-- Task prompt --
Across the listing below, count the lines containing "рамки". Give nothing but the number.

■ ■ ■

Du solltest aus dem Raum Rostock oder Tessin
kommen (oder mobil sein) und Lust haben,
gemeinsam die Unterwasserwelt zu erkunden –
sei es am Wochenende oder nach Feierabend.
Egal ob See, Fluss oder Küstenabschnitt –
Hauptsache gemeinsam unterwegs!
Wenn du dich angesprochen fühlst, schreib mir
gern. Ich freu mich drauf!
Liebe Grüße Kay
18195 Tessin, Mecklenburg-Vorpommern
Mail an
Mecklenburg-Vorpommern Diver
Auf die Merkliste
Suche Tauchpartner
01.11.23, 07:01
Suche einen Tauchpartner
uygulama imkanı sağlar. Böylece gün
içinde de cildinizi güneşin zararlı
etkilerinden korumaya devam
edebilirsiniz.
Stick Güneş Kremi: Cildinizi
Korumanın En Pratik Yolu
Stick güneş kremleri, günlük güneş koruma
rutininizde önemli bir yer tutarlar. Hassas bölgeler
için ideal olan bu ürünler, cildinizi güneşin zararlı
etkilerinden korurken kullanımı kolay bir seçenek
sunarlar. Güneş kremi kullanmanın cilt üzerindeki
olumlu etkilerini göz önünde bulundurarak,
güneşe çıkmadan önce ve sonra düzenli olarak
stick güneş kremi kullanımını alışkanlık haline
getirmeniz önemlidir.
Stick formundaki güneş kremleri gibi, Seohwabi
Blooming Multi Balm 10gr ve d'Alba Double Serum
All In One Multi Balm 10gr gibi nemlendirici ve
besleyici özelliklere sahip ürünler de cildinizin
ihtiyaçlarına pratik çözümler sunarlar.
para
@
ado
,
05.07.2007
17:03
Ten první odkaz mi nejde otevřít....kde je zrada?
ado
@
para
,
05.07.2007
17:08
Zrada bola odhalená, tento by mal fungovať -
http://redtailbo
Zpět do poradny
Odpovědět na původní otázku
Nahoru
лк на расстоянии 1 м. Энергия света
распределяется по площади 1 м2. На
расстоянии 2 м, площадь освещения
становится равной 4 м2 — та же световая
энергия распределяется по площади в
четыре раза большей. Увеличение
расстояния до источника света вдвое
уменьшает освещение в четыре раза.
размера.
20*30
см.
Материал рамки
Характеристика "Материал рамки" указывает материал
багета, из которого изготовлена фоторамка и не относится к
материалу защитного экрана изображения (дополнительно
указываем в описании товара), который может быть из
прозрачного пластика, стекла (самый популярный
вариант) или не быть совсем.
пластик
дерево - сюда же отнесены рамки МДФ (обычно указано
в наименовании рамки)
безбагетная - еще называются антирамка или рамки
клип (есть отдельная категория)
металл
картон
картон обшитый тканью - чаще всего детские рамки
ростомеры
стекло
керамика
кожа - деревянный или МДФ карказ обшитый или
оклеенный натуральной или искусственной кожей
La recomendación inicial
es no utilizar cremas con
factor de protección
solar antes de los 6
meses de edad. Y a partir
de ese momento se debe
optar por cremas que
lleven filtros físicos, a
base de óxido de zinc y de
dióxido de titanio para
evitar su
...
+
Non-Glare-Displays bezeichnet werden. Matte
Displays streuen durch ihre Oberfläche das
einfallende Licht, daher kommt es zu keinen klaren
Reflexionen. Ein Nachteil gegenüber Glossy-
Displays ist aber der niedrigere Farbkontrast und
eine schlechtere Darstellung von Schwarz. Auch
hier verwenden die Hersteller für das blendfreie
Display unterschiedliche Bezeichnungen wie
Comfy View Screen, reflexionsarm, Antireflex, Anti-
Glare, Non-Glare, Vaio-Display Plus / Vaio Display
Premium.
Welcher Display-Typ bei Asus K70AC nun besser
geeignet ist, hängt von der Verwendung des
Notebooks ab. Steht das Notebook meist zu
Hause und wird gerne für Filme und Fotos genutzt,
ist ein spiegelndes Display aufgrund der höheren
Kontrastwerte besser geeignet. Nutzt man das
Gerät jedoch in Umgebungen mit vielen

■ ■ ■

-- The answer --
6